In the past, have you been driven by fear or by reward? Are you inspired by
the thought of sailing back into the harbor successfully or preventing a
shipwreck deep at sea? As author Jonathan Fields says, is your goal to push a
failure away from yourself or pull a victory toward yourself?
Failing to recognize what is “fun” or motivating is a big part of why goals
often fail. It’s like having the right car, but the wrong key. I experienced this at
the gym once. In the parking lot, a woman asked me for help with her husband’s
car. Nothing she tried with the remote would work. The doors stayed locked, the
key didn’t fit, and even the trunk wouldn’t open. After several laps around the
SUV, I looked closer at the key chain and realized it had a big VW on it. That
wasn’t a problem, except her car was a Ford. I then turned my head and saw a


white VW Jetta across the parking lot with the trunk wide open. She had
accidently taken someone else’s keys from the gym lockers.
When you use the wrong form of motivation, you’ll never get the car to
move. A doctor tells you that if you don’t lose weight, you’ll increase your
chances of serious health issues. That’s a fear motivation, but if you’re
motivated by reward, all the warnings in the world will roll right off your back.

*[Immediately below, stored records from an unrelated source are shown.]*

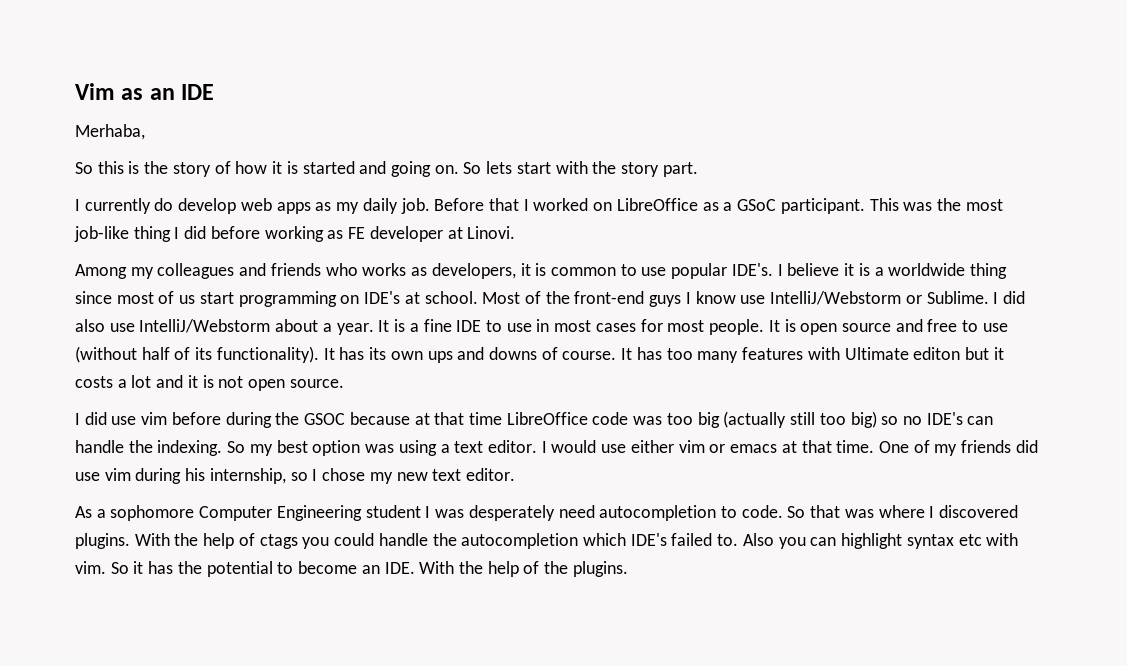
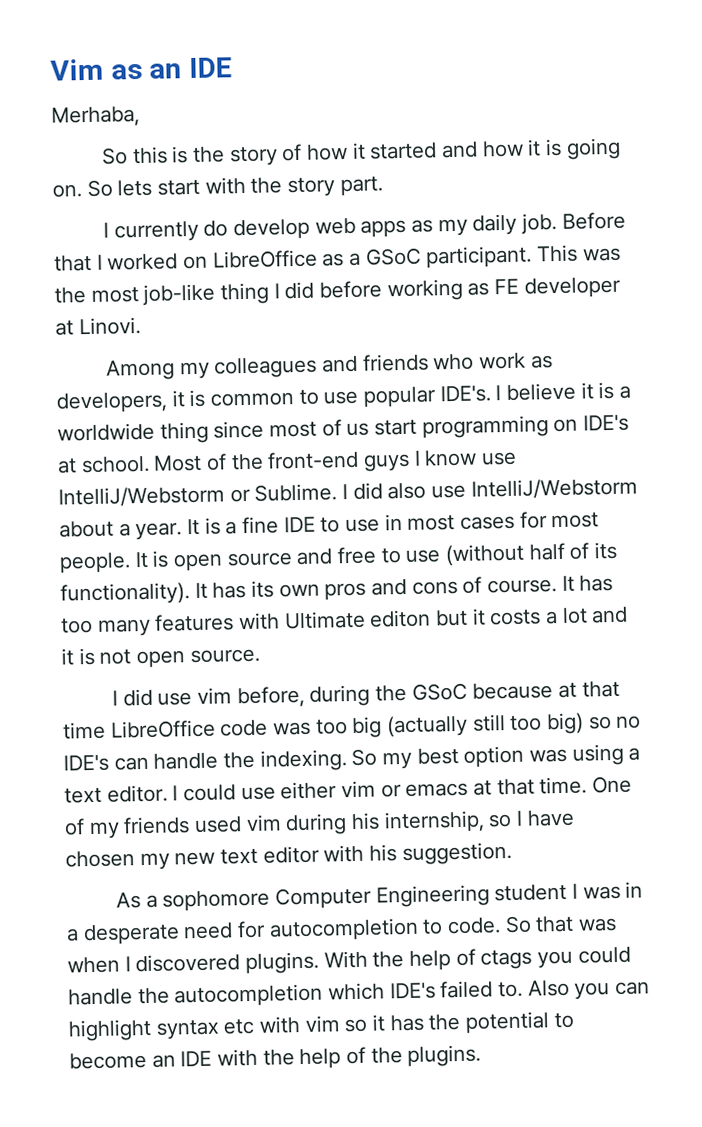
[286,161,298,174] is -> (366, 151) none
(387, 167) none -> [481,138,562,158] how it is
[362,263,407,276] works -> [477,352,526,370] work
[427,347,537,363] ups and downs -> [324,578,458,601] pros and cons
[171,412,221,425] before -> [236,685,305,709] before,
[304,413,346,425] GSOC -> [411,682,468,701] GSoC
[551,440,597,453] would -> [183,784,237,802] could
[1015,440,1038,453] [75,472,100,481] did use -> [194,816,243,834] used
[322,468,366,481] chose -> [526,809,575,827] [65,850,135,868] have chosen
[465,468,515,481] editor. -> [262,841,512,866] editor with his suggestion.
[468,505,595,521] desperately need -> [625,881,644,898] [66,920,267,946] in a desperate need for
[878,505,925,518] where -> [67,956,120,974] when
[75,561,129,574] vim. So -> [304,1015,368,1033] vim so
[384,561,455,574] IDE. With -> [180,1048,259,1067] IDE with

A better approach might be to find a reward, like being healthy enough to finally
hike Cinque Terre in Italy, a coastal trail that cascades through five brightly
colored cities between Genoa and Pisa.
When your boss assigns you a project no one wants with a team no one likes,
the temptation is to wait for motivation to show up. You’ll never finish anything,
though, if you wait to be inspired. Instead, pick which form of motivation you
need the most and then add it to as many parts of the project as possible.
Motivated by the fear of a deadline? Create a dozen small deadlines in the
project. Motivated by the reward you get when your efforts are recognized by
others? Do a weekly update that you send to all the key stakeholders, describing
the progress of the project. Motivated by rewards? Add some personal prizes
along the way. When author Sammy Rhodes had a huge project due he would
reward himself with a movie if he completed his work. The promise of a Friday
afternoon film made the work on Thursday all the easier.
As you choose between fear and a reward, please know that perfectionism
will tell you that you don’t need either. Real winners don’t need motivation.
They just do their job. They don’t need rewards or punishments, no carrots or
sticks. They just put their nose to the grindstone. A reward is cheating. You’re
better than that. The hard work is its own reward.
The minute you hear anything like that, you’ll know you’re on the right path.
Perfectionism only gets loud when people get moving.